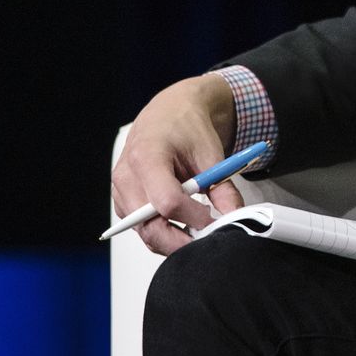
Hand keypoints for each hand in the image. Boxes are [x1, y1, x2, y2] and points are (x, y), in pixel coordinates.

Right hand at [109, 73, 247, 254]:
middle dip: (181, 240)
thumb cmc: (185, 129)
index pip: (167, 201)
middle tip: (208, 240)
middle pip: (150, 226)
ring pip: (145, 233)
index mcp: (147, 156)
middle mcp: (126, 177)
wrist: (168, 115)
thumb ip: (223, 188)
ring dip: (173, 240)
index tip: (214, 219)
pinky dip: (163, 233)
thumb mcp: (211, 154)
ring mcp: (120, 192)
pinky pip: (141, 229)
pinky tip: (183, 225)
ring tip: (198, 231)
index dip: (194, 216)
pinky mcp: (122, 203)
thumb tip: (236, 217)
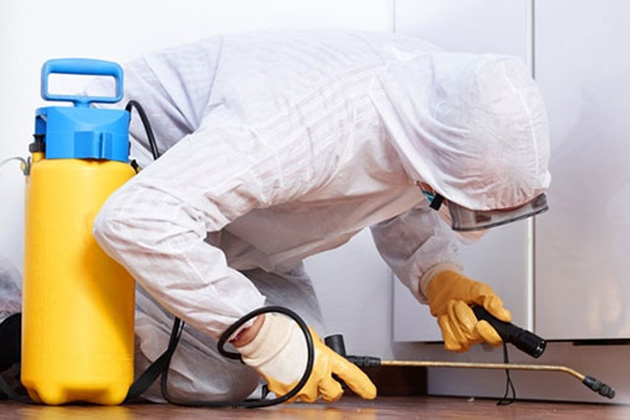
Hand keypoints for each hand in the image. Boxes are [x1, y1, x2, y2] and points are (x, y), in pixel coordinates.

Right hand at [235, 313, 376, 402]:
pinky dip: (291, 390)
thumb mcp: (312, 337)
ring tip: (297, 371)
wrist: (265, 338)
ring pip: (312, 397)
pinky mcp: (287, 393)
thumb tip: (322, 356)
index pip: (351, 374)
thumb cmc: (286, 334)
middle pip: (333, 393)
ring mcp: (303, 386)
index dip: (363, 385)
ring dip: (308, 388)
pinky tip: (287, 376)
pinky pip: (293, 398)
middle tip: (323, 382)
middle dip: (330, 390)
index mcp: (327, 358)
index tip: (369, 392)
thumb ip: (321, 350)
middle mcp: (318, 375)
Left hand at [426, 270, 511, 351]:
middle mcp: (479, 334)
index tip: (481, 323)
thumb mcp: (481, 290)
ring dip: (453, 318)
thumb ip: (493, 302)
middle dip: (463, 315)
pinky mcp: (452, 341)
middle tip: (461, 304)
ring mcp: (465, 339)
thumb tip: (505, 316)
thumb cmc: (463, 289)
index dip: (488, 334)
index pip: (496, 339)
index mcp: (491, 324)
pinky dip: (446, 326)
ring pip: (460, 339)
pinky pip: (450, 342)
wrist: (444, 288)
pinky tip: (448, 317)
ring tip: (454, 308)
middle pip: (472, 337)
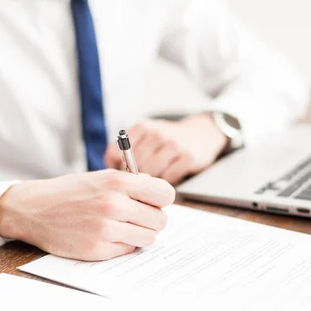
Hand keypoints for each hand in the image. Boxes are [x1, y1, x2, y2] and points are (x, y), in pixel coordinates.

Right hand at [0, 170, 174, 260]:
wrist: (33, 209)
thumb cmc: (70, 192)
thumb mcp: (101, 177)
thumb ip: (132, 183)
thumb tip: (159, 193)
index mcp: (118, 181)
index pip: (165, 194)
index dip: (161, 199)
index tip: (153, 202)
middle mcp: (115, 204)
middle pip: (160, 219)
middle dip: (151, 219)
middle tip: (135, 217)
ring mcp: (106, 228)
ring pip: (149, 237)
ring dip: (140, 234)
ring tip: (122, 227)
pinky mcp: (98, 249)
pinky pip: (129, 250)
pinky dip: (122, 245)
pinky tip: (106, 236)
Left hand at [104, 114, 227, 183]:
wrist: (202, 134)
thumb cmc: (167, 142)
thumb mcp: (146, 137)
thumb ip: (126, 150)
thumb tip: (108, 173)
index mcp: (142, 126)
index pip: (116, 151)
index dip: (115, 167)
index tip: (121, 175)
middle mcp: (157, 133)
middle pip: (134, 166)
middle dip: (135, 178)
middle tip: (140, 183)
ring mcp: (173, 144)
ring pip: (151, 173)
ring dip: (152, 181)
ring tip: (156, 179)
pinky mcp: (188, 156)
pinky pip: (170, 177)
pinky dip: (168, 180)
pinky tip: (171, 175)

● ● ● ● ●

WHAT IS NEEDED:
Copy out every line from the data above in which the word "Right" occurs.

RESPONSE TO THE EXERCISE:
Right hand at [109, 73, 247, 254]:
Right hand at [235, 313, 376, 402]:
Right hand at [0, 170, 174, 260]:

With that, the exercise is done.